_What you will do:_
Nothing should differ between your answer and the records.

_Stored data:_

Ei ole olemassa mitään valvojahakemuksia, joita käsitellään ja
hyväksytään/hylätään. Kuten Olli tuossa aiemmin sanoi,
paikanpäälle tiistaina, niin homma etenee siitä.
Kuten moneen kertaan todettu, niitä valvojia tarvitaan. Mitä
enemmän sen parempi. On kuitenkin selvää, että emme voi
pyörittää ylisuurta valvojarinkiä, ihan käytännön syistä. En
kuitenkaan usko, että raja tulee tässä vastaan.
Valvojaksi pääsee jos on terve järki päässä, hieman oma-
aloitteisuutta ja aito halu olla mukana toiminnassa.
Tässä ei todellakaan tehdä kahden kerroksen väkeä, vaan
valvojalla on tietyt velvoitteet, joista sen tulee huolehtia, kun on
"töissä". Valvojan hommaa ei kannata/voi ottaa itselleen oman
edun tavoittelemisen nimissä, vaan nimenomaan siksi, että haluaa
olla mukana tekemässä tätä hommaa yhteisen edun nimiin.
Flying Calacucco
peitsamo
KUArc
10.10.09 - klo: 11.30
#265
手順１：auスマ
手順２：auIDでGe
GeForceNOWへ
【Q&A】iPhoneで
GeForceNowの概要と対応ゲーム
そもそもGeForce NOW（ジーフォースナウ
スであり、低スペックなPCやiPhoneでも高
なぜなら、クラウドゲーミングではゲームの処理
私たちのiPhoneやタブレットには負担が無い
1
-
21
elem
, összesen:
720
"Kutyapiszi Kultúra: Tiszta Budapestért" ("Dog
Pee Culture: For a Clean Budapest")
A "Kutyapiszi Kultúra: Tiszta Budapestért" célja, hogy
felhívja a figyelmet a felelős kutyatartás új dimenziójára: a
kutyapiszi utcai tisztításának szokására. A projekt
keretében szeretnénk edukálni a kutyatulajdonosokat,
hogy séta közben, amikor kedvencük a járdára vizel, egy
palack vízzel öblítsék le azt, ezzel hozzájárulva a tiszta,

_Solution to this exercise:_
Ei ole olemassa mitään valvojahakemuksia, joita käsitellään ja
hyväksytään/hylätään. Kuten Olli tuossa aiemmin sanoi,
paikanpäälle tiistaina, niin homma etenee siitä.
Kuten moneen kertaan todettu, niitä valvojia tarvitaan. Mitä
enemmän sen parempi. On kuitenkin selvää, että emme voi
pyörittää ylisuurta valvojarinkiä, ihan käytännön syistä. En
kuitenkaan usko, että raja tulee tässä vastaan.
Valvojaksi pääsee jos on terve järki päässä, hieman oma-
aloitteisuutta ja aito halu olla mukana toiminnassa.
Tässä ei todellakaan tehdä kahden kerroksen väkeä, vaan
valvojalla on tietyt velvoitteet, joista sen tulee huolehtia, kun on
"töissä". Valvojan hommaa ei kannata/voi ottaa itselleen oman
edun tavoittelemisen nimissä, vaan nimenomaan siksi, että haluaa
olla mukana tekemässä tätä hommaa yhteisen edun nimiin.
Flying Calacucco
peitsamo
KUArc
10.10.09 - klo: 11.30
#265
手順１：auスマ
手順２：auIDでGe
GeForceNOWへ
【Q&A】iPhoneで
GeForceNowの概要と対応ゲーム
そもそもGeForce NOW（ジーフォースナウ
スであり、低スペックなPCやiPhoneでも高
なぜなら、クラウドゲーミングではゲームの処理
私たちのiPhoneやタブレットには負担が無い
1
-
21
elem
, összesen:
720
"Kutyapiszi Kultúra: Tiszta Budapestért" ("Dog
Pee Culture: For a Clean Budapest")
A "Kutyapiszi Kultúra: Tiszta Budapestért" célja, hogy
felhívja a figyelmet a felelős kutyatartás új dimenziójára: a
kutyapiszi utcai tisztításának szokására. A projekt
keretében szeretnénk edukálni a kutyatulajdonosokat,
hogy séta közben, amikor kedvencük a járdára vizel, egy
palack vízzel öblítsék le azt, ezzel hozzájárulva a tiszta,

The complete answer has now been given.